To be clear, I am not claiming necessarily that this epoch is unique in its degree of conformity. Rather, this time presents the greatest potential for the most powerful and widespread conformity we have yet to observe, and this already appears to be very much underway. The opposite, though, I believe could become just as true: that we might live in an age when we may be on the cusp of a uniquely individual-respecting and enabling society that still relates properly to the whole. By that token, we must reject both cynicism and nihilism, as Hitchens does when he writes in Letters to a Young Contrarian, “To be in opposition is not to be a nihilist.” One can—and often must—take a stance of resistance, but such resistance must always be undertaken with the spirit of seeking a better alternative.
Things may, very well, get worse before they get better, but no matter how impossible or ridiculous optimism may seem, faith in the ability of man for eternal transformation and moral alignment provides the vigor necessary to illuminate even the darkest of nights.

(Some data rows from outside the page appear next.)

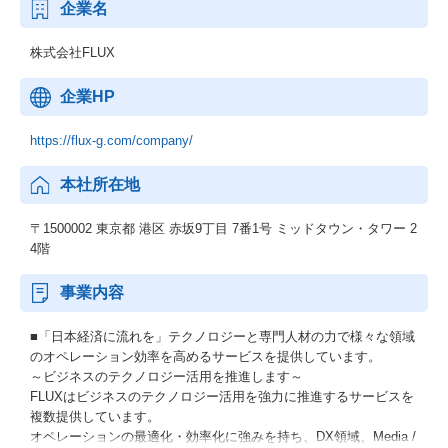
企業名
株式会社FLUX
企業HP
https://flux-g.com/company/
本社所在地
〒1500002 東京都 港区 赤坂9丁目 7番1号 ミッドタウン・タワー 2
4階
事業内容
■「日本経済に流れを」テクノロジーと専門人材の力で様々な領域
のオペレーション効率を高めるサービスを提供しています。
～ビジネスのテクノロジー活用を推進します～
FLUXはビジネスのテクノロジー活用を強力に推進するサービスを
複数提供しています。
オペレーションの最適化・効率化に強みを持ち、DX領域、Media /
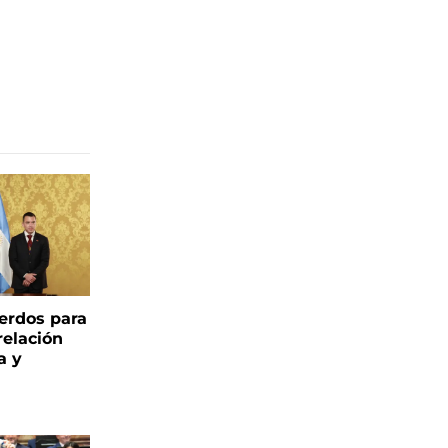
uerdos para
relación
a y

We must remain steadfast in our commitment to truth and reason, to the doctrines of enlightenment-based liberalism and measured individualism, and to the good itself. No opponent to such things has a greater adversary than those willing to defend these ideals with truth on their side. To close, perhaps what may be considered the single most profound articulation from Solzhenitsyn is most apt: “The simple step of the courageous individual is not to take part in the lie. One word of truth shall outweigh the whole world.”.
Jordan Stout is a freelance writer in New Jersey.
Very good article. And what becomes of the “useful idiot” when the mob fully dominates? He accepts the only role left for him – he becomes an informant.
A well written essay, and very thought provoking.Thank God for alternative media. Ive grown sick of the lies from the MSM.